Virginia Lawyers Weekly//June 22, 2026//
Virginia Lawyers Weekly//June 22, 2026//
Where a second lawsuit filed against an insured was related to an earlier filed lawsuit, in that they alleged the same scheme, resulting in the same errors and causing the same general harm, the carrier defending the first lawsuit was responsible for defending the second lawsuit.
Background
Columbia Casualty Company and Navigators Specialty Insurance Company disagree as to which company, if either, is responsible for providing coverage for a claim against one of their insureds, Avertest LLC. Navigators provided coverage at the time of the claim but later filed suit, alleging that Columbia was legally obligated to provide coverage. Navigators argued that Columbia was responsible for coverage because the disputed claim was “related” to an earlier claim made during Columbia’s coverage period.
The district court concluded that the relevant terms of Columbia’s policy did not require it to provide coverage for the disputed claim and instead held that Navigators was required to provide coverage.
Analysis
The question is whether the Gonzalez and Foulger lawsuits are “related claims” as that term is defined in Columbia’s policy. Looking to the Columbia policy’s definition of “related claims,” the relevant question here is whether the “acts, errors, or omissions” giving rise to the Gonzalez and Foulger claims are “logically or causally connected by any common fact, circumstance, situation, transaction, event, advice or decision.” If the answer is yes, then the two claims are related, Columbia was responsible for defending Avertest in the Foulger litigation, and it must reimburse Navigators.

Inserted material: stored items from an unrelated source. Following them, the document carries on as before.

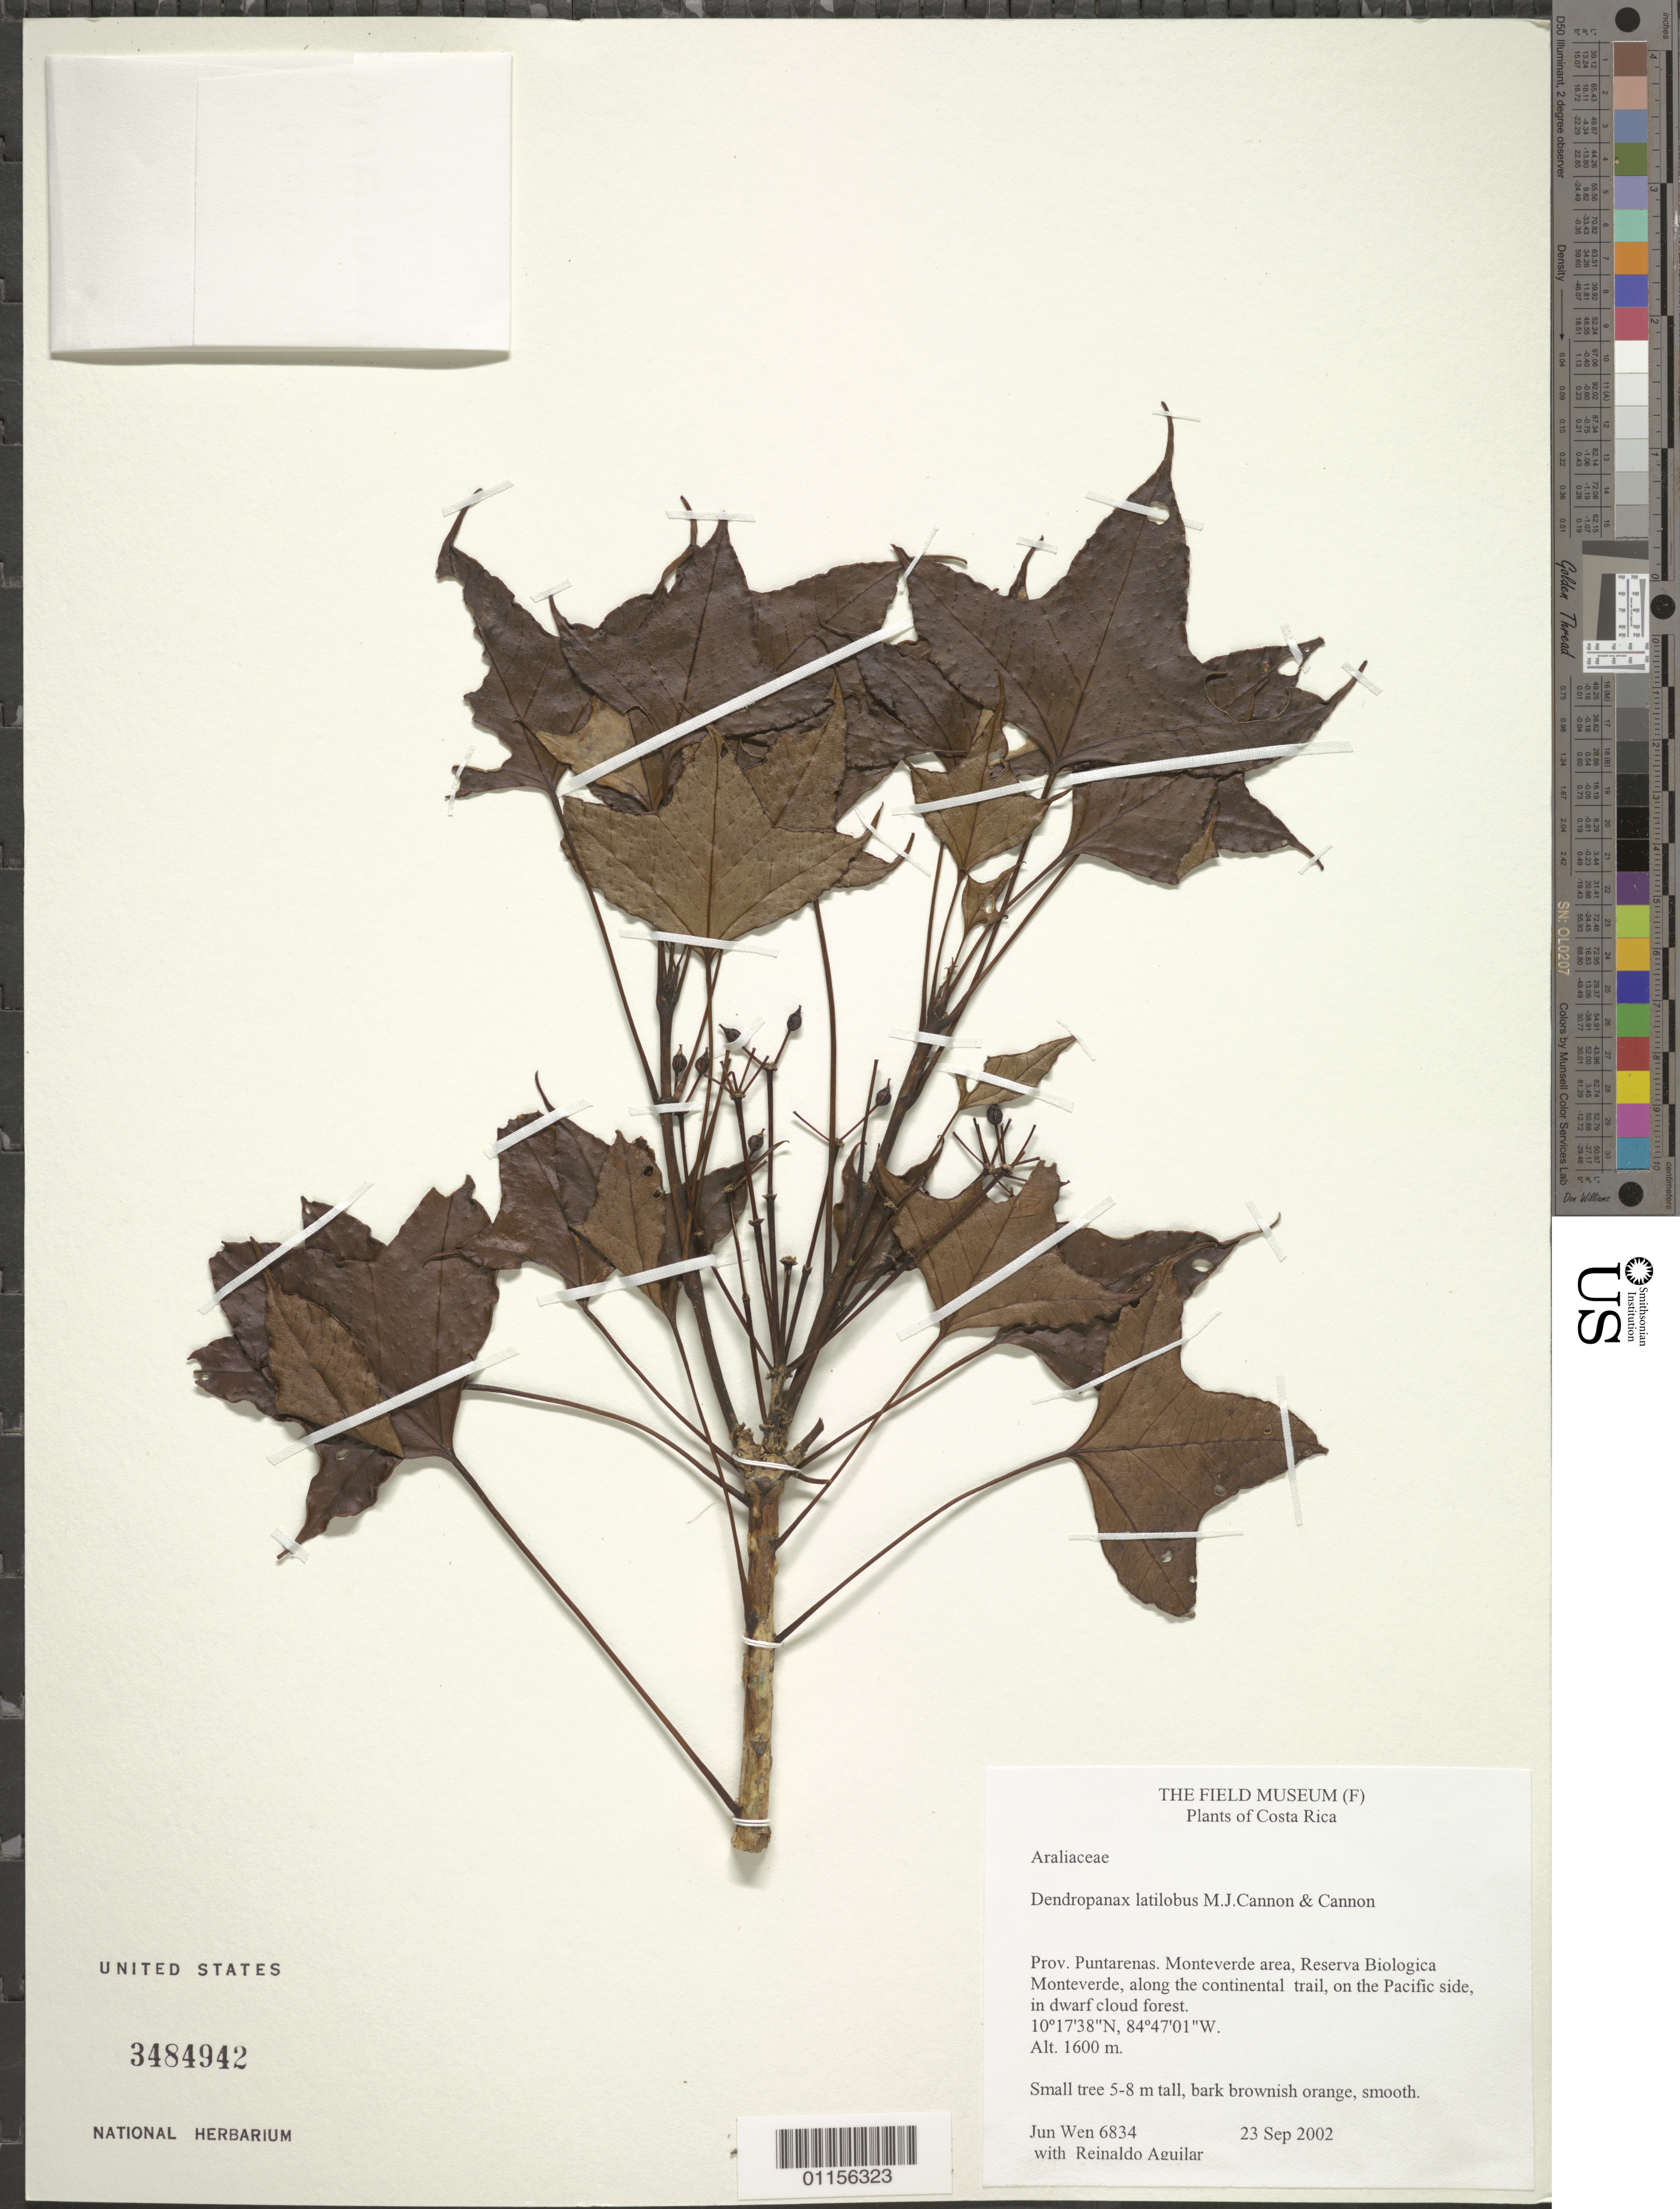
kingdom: Plantae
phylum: Tracheophyta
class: Magnoliopsida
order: Apiales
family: Araliaceae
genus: Dendropanax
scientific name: Dendropanax latilobus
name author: M.J. Cannon & Cannon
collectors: J. Wen & R. Aguilar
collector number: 6834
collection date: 2002-09-23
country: Costa Rica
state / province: Puntarenas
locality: Monteverde area, Reserva Biologica Monteverde.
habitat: Small tree, along the continental trail, on the Pacific side, in dwarf cloud forest.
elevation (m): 1600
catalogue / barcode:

Just recently, this court considered similar policy language. It determined that “two things are logically related when they are reasonably or rationally connected to or associated with one another.” This court also previously considered a similar definition of “related claims” as in the Columbia policy — “wrongful acts which are logically or causally connected by reason of any common fact . . . ” — and concluded that it was “expansive.”
There, this court held that claims in one lawsuit involving an alleged breach of a real estate contract by not paying a fee and claims in a separate lawsuit alleging that the insured had taken steps to prevent the entity from collecting on the judgment were related. In the court’s view, those claims “share[d] a common nexus of fact” because, but for the breach of contract, neither lawsuit would have taken place.
Applying those precedents to the facts here, this court holds that the Gonzalez and Foulger lawsuits were related claims pursuant to Columbia’s policy. Both lawsuits alleged that Avertest reported false positive drug tests due to fundamental problems with its testing methodology: Its “quality control practices . . . did not meet guidelines established by the College of American Pathologists,” it failed to “follow the proper process as to internal standards” and there were “serious problems with the calibration curves [Avertest] uses for its tests,” including manipulation of data. In other words, both lawsuits alleged that the same scheme (Avertest’s prioritization of speed over compliance with CAP standards) resulted in the same errors (false positive drug tests) and caused the same general harm (negative impacts on pending child custody cases).
It is immaterial that there were also differences in the two lawsuits — different plaintiffs, different individual tests, different allegations as to errant collection practices, etc. — because the policy does not ask whether two claims are more similar than different. Instead, the Columbia policy specifies that two claims are related if the acts, errors, or omissions giving rise to the claims are “logically or causally connected by any common fact, circumstance, situation, transaction, event, advice or decision.”
And here, the errors giving rise to both Gonzalez and Foulger are more than just logically connected by any one fact. They are, instead, the very same errors in testing
methodology. Therefore the two claims are related. And, because the first claim, Gonzalez, was made during Columbia’s 2020-21 policy period, Foulger is treated as part of that single claim, made during that same policy period.
Columbia tries to avoid this outcome by arguing that the claims-made nature of its policy precludes coverage because the Foulger claim was not made and reported to it during the policy period. But this argument seeks to rewrite the policy by removing
“whenever made” from the related claims provision. If Columbia wanted to limit related
claims to those individually made during the policy period, it could have done so. But it did not.
Vacated and remanded.
Navigators Specialty Insurance Company v. Avertest, LLC, Case No. 25-1977, June 9, 2026. 4th Cir. (per curiam), from EDVA at Alexandria (Brinkema). Jonathan Freiman for Appellant. Margaret Fonshell Ward and Harold E. Johnson for Appellees. VLW 026-2-210. 15 pp.